The gLite grid middleware utilizes the so-called BDII as an information system in a layered approach. In our work we developed an alternative path for distribution of the information, which enables considerable decrease in the amount of data that is exchanged. We use the fact that much of the information that is exchanged does not change over time by introducing a versioning scheme. In this way most of the traffic consists of data in a compressed diff-like format.
In this work we present the architecture of the system and show the quantitative results to support its advantages.
Our system design and implementation are sufficiently generic, thus allowing applications in other areas, where the distribution of information follows the same patterns.
The new scheme can be deployed in combination with the current BDII solution. It reduces drastically (by orders of magnitude) the amount of network bandwidth being used, which will be important to accommodate for further increases in the number of sites in the infrastructure and the complexity of information about them. It also decreases the latency in the movement of data between the layers.
Description of the work
We implemented an alternative path for distribution of the information that is currently available via the gLite BDII service. The new lightweight middleware components are based on the well known properties of the information that is currently transferred between the various layers in the production Grids based on gLite and follow a simple protocol in order to ensure consistency.

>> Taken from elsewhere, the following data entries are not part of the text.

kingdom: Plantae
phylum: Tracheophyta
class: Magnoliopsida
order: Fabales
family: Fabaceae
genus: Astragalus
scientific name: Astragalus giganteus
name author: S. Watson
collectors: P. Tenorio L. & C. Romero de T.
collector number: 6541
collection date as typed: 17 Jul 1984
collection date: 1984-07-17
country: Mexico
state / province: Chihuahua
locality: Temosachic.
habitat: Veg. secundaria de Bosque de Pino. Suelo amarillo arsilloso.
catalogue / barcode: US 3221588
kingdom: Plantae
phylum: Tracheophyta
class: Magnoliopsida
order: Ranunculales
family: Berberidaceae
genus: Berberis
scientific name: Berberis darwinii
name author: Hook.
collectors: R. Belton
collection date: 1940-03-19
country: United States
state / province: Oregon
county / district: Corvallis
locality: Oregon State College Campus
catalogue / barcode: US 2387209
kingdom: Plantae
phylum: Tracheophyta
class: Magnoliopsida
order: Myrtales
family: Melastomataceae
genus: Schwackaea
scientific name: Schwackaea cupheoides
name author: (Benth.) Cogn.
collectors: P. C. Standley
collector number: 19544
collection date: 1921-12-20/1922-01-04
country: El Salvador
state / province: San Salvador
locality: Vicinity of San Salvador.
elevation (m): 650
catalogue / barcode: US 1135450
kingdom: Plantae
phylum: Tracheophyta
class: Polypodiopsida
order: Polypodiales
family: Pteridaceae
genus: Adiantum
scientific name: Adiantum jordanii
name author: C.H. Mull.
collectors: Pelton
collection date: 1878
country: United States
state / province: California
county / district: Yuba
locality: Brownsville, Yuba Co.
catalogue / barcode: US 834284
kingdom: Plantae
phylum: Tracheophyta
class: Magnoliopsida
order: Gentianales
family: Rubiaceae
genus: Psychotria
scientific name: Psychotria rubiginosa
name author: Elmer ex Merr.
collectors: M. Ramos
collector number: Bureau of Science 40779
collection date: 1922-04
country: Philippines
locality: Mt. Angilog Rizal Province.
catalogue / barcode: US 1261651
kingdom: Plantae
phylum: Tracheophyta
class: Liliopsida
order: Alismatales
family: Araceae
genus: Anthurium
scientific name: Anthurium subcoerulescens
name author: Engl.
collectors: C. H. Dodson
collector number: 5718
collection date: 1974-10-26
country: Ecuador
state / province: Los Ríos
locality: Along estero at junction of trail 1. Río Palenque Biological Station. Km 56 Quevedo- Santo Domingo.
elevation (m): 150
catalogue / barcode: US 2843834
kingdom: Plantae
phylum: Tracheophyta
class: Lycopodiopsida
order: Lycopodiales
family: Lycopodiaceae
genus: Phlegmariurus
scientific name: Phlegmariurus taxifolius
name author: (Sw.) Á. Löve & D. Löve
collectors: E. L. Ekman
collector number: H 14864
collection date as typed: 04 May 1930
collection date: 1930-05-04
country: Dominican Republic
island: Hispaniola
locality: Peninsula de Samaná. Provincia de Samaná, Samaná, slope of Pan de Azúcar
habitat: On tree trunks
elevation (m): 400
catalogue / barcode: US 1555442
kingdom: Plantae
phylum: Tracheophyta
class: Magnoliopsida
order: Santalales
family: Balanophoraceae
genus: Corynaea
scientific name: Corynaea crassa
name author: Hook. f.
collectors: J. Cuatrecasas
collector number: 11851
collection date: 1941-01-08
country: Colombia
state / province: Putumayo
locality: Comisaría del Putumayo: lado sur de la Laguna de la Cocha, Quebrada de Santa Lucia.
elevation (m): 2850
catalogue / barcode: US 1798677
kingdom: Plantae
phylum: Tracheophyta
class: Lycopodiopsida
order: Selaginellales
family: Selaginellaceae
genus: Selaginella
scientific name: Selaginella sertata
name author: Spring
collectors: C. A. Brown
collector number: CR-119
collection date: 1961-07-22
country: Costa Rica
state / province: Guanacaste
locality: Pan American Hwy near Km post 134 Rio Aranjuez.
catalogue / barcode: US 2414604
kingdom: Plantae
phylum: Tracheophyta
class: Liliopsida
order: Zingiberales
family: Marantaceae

Since the information that a site-level information system displays changes at once, the problem is how to distribute in an efficient way the changes between successive “versions” towards the nodes that require them (mostly top-level BDIIs). Since the changes are usually limited to certain attributes and the appearance or disappearance of whole sections of information is related to rare events, like failing or new nodes, we use the routines from the “diffutils” package to compute the difference between successive “versions” of the information that a site displays. Moreover, we compress the result, which decreases even further the amount of information that needs to be transferred. A client, which can be co-collocated with a top-level BDII, can query our service over the http protocol, supplying a hash of the information that it has at a given point. If this information is sufficiently recent, within the last 1-2 minutes, then only the gzipped difference is transferred. The client proceeds to uncompress the patch and applies it to its copy of the information, obtaining the same result as when all the information is downloaded. We have implemented a testbed deployment of the new system, where we mimic the infosystems of the European Grid Initiative sites in real time, which enabled us to perform a series of benchmarks and to analyse the performance of the new scheme.